_TASK:_
Reproduce every line of the records below character for character, keeping the original line breaks.

_EXTRACTED ENTRIES:_
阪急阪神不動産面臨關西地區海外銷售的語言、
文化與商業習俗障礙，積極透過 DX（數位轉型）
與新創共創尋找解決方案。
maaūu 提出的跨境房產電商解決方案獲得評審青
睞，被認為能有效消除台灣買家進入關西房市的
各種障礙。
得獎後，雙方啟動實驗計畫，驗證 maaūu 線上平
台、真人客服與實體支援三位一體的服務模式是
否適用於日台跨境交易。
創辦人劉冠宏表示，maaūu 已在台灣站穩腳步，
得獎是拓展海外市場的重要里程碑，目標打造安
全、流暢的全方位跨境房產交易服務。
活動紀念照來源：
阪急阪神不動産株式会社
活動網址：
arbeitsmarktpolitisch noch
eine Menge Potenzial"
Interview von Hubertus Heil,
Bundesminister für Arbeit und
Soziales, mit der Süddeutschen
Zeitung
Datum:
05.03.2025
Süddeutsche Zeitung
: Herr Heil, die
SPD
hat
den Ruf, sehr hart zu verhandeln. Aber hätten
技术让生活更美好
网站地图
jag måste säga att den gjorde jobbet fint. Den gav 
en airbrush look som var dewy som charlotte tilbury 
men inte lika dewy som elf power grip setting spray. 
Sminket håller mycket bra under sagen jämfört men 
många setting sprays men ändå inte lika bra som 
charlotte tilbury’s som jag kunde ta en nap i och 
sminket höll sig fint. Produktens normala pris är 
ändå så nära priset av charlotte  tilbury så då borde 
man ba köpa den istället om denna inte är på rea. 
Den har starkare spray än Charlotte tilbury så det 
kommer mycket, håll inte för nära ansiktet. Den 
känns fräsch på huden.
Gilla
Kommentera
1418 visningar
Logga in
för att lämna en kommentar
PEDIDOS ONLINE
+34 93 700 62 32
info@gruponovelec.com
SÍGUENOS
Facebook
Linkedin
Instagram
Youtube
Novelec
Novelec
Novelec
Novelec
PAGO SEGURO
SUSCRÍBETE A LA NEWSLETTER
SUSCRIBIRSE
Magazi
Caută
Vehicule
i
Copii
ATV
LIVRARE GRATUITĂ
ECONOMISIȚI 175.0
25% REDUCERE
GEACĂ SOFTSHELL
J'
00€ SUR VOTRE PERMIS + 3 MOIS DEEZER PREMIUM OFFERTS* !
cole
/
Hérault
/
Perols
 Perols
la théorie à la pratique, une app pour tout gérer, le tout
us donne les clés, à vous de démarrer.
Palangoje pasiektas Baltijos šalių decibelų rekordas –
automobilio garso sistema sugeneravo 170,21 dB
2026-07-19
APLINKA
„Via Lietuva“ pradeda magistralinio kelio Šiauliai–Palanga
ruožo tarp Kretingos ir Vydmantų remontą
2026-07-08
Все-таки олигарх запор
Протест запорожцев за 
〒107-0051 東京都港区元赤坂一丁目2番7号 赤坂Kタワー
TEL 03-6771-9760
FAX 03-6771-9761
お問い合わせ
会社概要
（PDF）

_RESPONSE BOX:_
阪急阪神不動産面臨關西地區海外銷售的語言、
文化與商業習俗障礙，積極透過 DX（數位轉型）
與新創共創尋找解決方案。
maaūu 提出的跨境房產電商解決方案獲得評審青
睞，被認為能有效消除台灣買家進入關西房市的
各種障礙。
得獎後，雙方啟動實驗計畫，驗證 maaūu 線上平
台、真人客服與實體支援三位一體的服務模式是
否適用於日台跨境交易。
創辦人劉冠宏表示，maaūu 已在台灣站穩腳步，
得獎是拓展海外市場的重要里程碑，目標打造安
全、流暢的全方位跨境房產交易服務。
活動紀念照來源：
阪急阪神不動産株式会社
活動網址：
arbeitsmarktpolitisch noch
eine Menge Potenzial"
Interview von Hubertus Heil,
Bundesminister für Arbeit und
Soziales, mit der Süddeutschen
Zeitung
Datum:
05.03.2025
Süddeutsche Zeitung
: Herr Heil, die
SPD
hat
den Ruf, sehr hart zu verhandeln. Aber hätten
技术让生活更美好
网站地图
jag måste säga att den gjorde jobbet fint. Den gav 
en airbrush look som var dewy som charlotte tilbury 
men inte lika dewy som elf power grip setting spray. 
Sminket håller mycket bra under sagen jämfört men 
många setting sprays men ändå inte lika bra som 
charlotte tilbury’s som jag kunde ta en nap i och 
sminket höll sig fint. Produktens normala pris är 
ändå så nära priset av charlotte  tilbury så då borde 
man ba köpa den istället om denna inte är på rea. 
Den har starkare spray än Charlotte tilbury så det 
kommer mycket, håll inte för nära ansiktet. Den 
känns fräsch på huden.
Gilla
Kommentera
1418 visningar
Logga in
för att lämna en kommentar
PEDIDOS ONLINE
+34 93 700 62 32
info@gruponovelec.com
SÍGUENOS
Facebook
Linkedin
Instagram
Youtube
Novelec
Novelec
Novelec
Novelec
PAGO SEGURO
SUSCRÍBETE A LA NEWSLETTER
SUSCRIBIRSE
Magazi
Caută
Vehicule
i
Copii
ATV
LIVRARE GRATUITĂ
ECONOMISIȚI 175.0
25% REDUCERE
GEACĂ SOFTSHELL
J'
00€ SUR VOTRE PERMIS + 3 MOIS DEEZER PREMIUM OFFERTS* !
cole
/
Hérault
/
Perols
 Perols
la théorie à la pratique, une app pour tout gérer, le tout
us donne les clés, à vous de démarrer.
Palangoje pasiektas Baltijos šalių decibelų rekordas –
automobilio garso sistema sugeneravo 170,21 dB
2026-07-19
APLINKA
„Via Lietuva“ pradeda magistralinio kelio Šiauliai–Palanga
ruožo tarp Kretingos ir Vydmantų remontą
2026-07-08
Все-таки олигарх запор
Протест запорожцев за 
〒107-0051 東京都港区元赤坂一丁目2番7号 赤坂Kタワー
TEL 03-6771-9760
FAX 03-6771-9761
お問い合わせ
会社概要
（PDF）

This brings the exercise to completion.